Supplied data
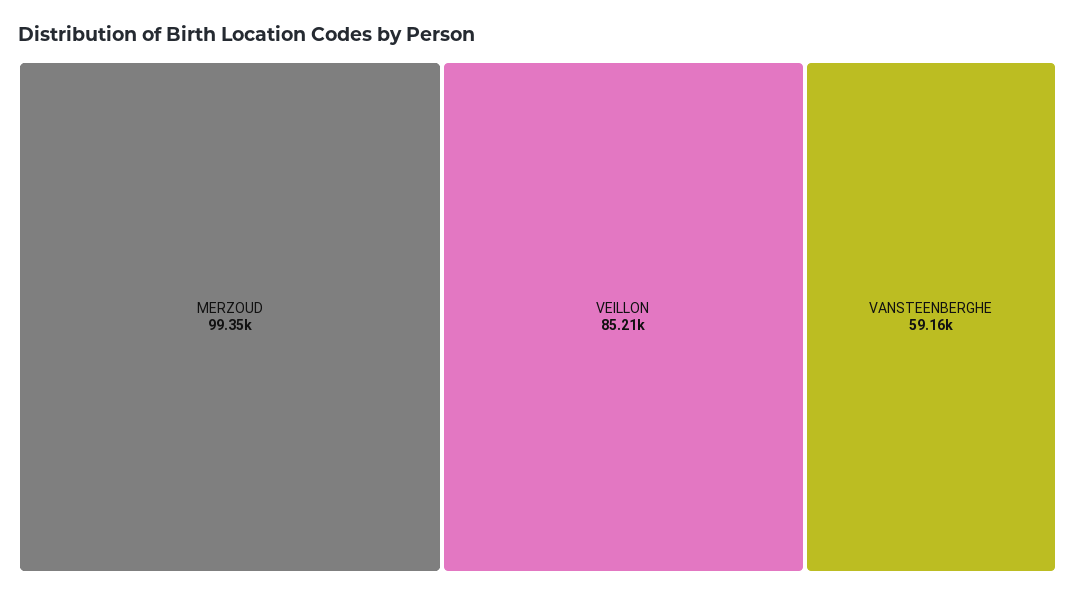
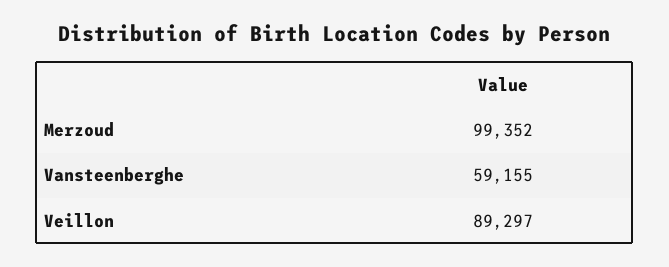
  {
    "MERZOUD": 99352,
-   "VEILLON": 85210,
+   "VEILLON": 89297,
    "VANSTEENBERGHE": 59155
  }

Activity
Transcribe the listing in full. Omit the pictures and keep every line exact.

Result below
  {
    "MERZOUD": 99352,
-   "VEILLON": 85210,
+   "VEILLON": 89297,
    "VANSTEENBERGHE": 59155
  }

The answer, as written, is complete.